SQL Server 2017 Troubleshooting: File share witness failed to arbitrate for the file share

Problem

While performing a routine check of a SharePoint 2016 staging farm's Always On Availability Group, I discovered that the databases listed in the secondary SQL Server's Databases node were all listed as "(Not Synchronizing)".

Event viewer

System event log

Looking in the primary server's operating system event log (I was remoting into the primary, but connected through SSMS to the secondary), I found this critical event that had occurred several days previously:

  • 1564: File share witness resource 'File Share Witness' failed to arbitrate for the file share '[SharePath]'. Please ensure that the file share '[SharePath]' exists and is accessible by the cluster.

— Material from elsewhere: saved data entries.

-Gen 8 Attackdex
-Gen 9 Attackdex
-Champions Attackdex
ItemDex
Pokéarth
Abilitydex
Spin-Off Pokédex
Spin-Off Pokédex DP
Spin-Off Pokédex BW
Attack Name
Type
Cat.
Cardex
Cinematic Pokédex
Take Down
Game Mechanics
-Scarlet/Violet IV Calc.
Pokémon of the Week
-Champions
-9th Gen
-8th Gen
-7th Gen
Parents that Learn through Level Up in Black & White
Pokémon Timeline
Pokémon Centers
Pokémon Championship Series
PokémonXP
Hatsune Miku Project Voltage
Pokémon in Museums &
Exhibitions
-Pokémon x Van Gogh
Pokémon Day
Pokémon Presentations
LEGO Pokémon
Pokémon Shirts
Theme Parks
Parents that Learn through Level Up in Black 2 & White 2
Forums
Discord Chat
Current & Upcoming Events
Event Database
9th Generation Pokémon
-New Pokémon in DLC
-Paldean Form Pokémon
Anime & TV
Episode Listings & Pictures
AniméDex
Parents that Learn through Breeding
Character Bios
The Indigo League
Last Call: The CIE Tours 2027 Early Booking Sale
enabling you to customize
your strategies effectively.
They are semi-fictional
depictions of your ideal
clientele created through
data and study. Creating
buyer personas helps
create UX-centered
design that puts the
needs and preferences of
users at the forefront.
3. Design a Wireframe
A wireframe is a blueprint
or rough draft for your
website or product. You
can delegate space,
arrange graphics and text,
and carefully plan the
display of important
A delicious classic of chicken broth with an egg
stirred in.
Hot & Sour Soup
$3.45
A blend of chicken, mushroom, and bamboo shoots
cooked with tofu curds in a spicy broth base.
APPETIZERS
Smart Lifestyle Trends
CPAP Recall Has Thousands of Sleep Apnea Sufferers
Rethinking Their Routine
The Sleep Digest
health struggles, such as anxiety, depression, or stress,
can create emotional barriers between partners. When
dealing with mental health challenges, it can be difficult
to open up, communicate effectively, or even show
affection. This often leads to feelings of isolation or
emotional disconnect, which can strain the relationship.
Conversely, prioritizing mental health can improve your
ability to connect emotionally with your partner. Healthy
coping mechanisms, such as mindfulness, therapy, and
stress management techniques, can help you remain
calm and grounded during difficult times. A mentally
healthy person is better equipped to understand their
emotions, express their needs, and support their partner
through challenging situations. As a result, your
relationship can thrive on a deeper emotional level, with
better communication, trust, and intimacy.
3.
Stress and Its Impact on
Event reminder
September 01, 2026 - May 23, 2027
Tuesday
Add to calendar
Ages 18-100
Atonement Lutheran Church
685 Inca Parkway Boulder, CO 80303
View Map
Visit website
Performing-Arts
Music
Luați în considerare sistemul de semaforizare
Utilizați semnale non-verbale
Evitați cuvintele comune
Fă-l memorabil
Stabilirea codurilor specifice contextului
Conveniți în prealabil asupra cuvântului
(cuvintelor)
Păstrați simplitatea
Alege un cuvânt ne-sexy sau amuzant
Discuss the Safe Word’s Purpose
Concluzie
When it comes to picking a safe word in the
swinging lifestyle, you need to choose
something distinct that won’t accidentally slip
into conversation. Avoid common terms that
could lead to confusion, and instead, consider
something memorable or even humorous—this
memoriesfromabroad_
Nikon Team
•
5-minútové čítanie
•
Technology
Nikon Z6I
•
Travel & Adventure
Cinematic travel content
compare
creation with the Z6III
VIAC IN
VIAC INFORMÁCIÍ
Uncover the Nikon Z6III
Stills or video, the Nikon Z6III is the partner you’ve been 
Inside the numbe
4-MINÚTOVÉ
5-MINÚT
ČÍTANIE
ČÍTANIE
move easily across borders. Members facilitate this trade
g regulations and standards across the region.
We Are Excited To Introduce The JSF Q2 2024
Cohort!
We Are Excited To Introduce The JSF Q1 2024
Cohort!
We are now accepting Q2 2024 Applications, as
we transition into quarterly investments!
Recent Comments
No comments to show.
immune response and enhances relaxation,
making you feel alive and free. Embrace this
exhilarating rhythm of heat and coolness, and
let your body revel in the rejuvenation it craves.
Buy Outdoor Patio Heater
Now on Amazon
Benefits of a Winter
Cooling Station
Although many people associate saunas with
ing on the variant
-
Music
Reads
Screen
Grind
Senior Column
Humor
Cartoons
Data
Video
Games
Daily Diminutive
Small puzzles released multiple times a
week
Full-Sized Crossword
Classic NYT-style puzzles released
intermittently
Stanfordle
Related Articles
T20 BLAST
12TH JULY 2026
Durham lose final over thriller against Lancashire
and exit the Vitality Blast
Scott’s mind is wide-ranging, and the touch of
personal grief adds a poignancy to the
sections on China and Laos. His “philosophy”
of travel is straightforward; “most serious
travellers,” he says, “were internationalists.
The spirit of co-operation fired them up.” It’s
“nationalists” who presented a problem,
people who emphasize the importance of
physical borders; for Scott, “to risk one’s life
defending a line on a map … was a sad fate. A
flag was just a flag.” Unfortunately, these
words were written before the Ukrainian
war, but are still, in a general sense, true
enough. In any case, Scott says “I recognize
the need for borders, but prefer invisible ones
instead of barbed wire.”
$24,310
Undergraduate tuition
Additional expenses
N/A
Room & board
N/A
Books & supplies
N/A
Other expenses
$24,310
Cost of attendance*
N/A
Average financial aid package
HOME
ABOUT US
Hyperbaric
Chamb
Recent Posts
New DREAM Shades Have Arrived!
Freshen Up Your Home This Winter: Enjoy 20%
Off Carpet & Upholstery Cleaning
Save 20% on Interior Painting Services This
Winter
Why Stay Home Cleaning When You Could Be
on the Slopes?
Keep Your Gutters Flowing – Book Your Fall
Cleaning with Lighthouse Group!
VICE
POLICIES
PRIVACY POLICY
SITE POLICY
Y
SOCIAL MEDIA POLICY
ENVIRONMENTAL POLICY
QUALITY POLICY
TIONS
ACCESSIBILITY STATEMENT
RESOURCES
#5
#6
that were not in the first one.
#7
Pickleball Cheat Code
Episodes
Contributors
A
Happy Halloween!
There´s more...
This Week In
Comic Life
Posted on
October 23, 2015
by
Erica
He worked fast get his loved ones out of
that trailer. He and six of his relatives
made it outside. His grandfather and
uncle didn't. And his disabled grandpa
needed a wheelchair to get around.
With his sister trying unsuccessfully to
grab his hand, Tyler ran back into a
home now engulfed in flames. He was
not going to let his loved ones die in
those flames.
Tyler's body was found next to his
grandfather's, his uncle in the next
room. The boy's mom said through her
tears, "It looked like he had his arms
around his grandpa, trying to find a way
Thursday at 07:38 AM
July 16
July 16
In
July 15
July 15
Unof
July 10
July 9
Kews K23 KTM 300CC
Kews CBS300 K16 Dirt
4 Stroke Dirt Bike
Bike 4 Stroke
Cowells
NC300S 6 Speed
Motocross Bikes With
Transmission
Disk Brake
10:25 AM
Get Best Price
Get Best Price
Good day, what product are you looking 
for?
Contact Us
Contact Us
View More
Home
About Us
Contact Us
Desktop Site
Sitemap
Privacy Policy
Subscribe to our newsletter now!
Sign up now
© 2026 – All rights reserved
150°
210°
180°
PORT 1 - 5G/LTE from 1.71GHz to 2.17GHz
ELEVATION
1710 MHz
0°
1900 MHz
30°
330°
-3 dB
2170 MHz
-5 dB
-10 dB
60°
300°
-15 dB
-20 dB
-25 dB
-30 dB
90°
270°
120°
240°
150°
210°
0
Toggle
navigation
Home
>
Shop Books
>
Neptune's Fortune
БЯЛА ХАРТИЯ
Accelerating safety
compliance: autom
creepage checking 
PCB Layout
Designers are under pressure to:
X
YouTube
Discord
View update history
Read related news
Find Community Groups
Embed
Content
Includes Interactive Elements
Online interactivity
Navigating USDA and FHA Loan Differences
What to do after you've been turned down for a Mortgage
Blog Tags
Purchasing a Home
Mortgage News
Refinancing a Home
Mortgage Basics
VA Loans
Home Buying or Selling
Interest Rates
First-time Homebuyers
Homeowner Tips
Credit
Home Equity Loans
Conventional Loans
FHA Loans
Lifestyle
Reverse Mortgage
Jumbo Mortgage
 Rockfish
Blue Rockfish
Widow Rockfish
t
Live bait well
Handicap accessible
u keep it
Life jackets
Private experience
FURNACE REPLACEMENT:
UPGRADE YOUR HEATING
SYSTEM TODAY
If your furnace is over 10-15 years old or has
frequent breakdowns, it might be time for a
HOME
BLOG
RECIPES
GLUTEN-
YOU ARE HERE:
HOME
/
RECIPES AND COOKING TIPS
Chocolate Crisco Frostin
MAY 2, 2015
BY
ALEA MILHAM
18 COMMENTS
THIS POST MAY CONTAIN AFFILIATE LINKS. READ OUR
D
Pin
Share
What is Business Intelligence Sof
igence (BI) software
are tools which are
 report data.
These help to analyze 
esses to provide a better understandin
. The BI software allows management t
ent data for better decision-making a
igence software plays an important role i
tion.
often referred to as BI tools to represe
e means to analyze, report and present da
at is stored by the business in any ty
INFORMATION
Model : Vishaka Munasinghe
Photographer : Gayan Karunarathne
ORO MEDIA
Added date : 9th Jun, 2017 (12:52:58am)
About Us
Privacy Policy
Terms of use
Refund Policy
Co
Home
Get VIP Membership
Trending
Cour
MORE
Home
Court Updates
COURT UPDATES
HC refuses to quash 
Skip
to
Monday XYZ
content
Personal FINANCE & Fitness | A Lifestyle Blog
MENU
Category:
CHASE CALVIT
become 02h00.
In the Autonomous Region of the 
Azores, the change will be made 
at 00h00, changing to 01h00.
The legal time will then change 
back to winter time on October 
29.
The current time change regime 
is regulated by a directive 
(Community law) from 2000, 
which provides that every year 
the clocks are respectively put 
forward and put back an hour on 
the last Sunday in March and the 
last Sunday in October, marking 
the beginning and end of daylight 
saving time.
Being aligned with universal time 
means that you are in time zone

Looking further, I found several error events like the following occurring at around the same time:

  • 1069: Cluster resource '[AvailabilityGroupName]' of type 'SQL Server Availability Group' in clustered role '[AvailabilityGroupName]' failed.
  • 1205: The Cluster service failed to bring the clustered role '[AvailabilityGroupName]' completely online or offline.  One or more resources may be in a failed state...

including this one:

  • 1254: Clustered role '[AvailabilityGroupName]' has exceeded its failover threshold. It has exhausted the configured number of failover attempts within the failover period of time allotted to it and will be left in a failed state. No additional attempts will be made to bring the role online or fail it over to another node in the cluster. Please check the events associated with the failure. After the issues causing the failure are resolved the role can be brought online manually or the cluster may attempt to bring it online again after the restart delay period.

SQL Server event logs

Similar messages were found in the SQL Server event logs about the same time:

  • AlwaysOn Availability Groups connection with secondary database terminated for primary database...
  • Remote harden of transaction 'user_transaction'...failed
  • The local availability replica of availability group '[AvailabilityGroupName]' is in a failed state

Solution

This problem presents itself as seemingly more complex than it actually is.  To resolve this problem you will need to resume data movement for each of the secondary databases that is not in a synchronized state:

  1. On other SQL Server, launch SQL Server Management Studio (SSMS).
  2. Connect to the SQL Server that is the secondary server in the Always On Availability Group.
  3. In Object Explorer, expand: Always On High Availability > Availability Groups > [AvailabilityGroupName] > Availability Databases
  4. Right-click on each database, and then select Resume Data Movement.

The larger the database, the longer it will take for data movement to be resumed.

References

Notes

  • The issue was triggered by a GPO update pushed to the file server hosting the quorum folder.